→ **GIVEN DATA**
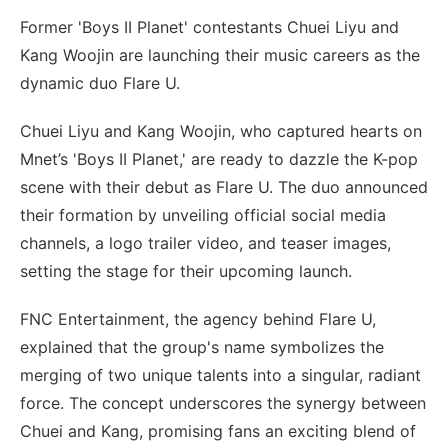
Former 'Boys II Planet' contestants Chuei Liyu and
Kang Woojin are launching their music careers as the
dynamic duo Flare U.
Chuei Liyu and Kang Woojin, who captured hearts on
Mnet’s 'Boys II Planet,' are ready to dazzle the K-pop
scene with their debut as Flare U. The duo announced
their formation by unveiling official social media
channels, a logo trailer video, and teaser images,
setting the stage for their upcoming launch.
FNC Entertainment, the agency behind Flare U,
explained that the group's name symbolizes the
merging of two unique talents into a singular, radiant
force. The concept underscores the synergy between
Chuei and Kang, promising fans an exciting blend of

* * *

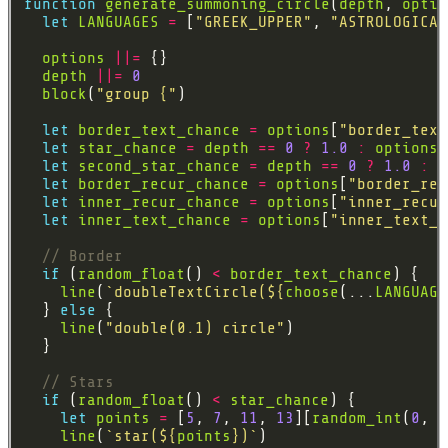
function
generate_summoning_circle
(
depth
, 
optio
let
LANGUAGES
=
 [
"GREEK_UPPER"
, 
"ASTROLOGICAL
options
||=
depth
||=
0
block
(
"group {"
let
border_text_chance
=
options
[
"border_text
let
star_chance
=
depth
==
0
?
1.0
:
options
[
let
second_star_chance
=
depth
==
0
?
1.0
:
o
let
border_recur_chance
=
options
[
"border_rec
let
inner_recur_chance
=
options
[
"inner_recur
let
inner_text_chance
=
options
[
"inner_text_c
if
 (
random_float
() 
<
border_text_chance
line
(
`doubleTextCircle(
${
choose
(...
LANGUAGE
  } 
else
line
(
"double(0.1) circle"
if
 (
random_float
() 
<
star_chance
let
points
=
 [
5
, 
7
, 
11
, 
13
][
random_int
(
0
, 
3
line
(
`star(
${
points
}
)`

--

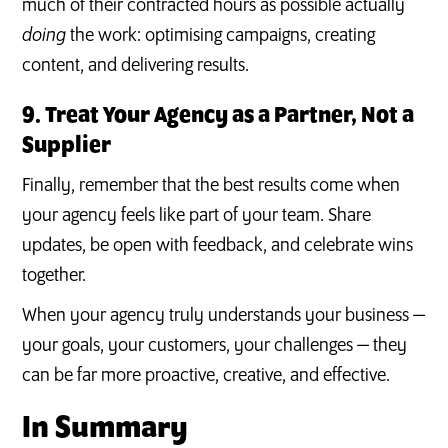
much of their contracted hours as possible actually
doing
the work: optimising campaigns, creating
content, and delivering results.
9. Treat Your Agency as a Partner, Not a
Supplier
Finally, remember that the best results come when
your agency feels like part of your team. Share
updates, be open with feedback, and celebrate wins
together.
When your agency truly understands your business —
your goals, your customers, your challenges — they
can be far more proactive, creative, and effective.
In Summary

→ **WHAT THIS TASK INVOLVES**
Edit the lines from the one containing "Former 'Boys II" through the one containing "Chuei and Kang, promising", inclusive, so that "duo" is replaced by "pair" and nothing else changes. Provide only those lines.

→ **REPLY TO THE EXERCISE**
Former 'Boys II Planet' contestants Chuei Liyu and
Kang Woojin are launching their music careers as the
dynamic pair Flare U.
Chuei Liyu and Kang Woojin, who captured hearts on
Mnet’s 'Boys II Planet,' are ready to dazzle the K-pop
scene with their debut as Flare U. The pair announced
their formation by unveiling official social media
channels, a logo trailer video, and teaser images,
setting the stage for their upcoming launch.
FNC Entertainment, the agency behind Flare U,
explained that the group's name symbolizes the
merging of two unique talents into a singular, radiant
force. The concept underscores the synergy between
Chuei and Kang, promising fans an exciting blend of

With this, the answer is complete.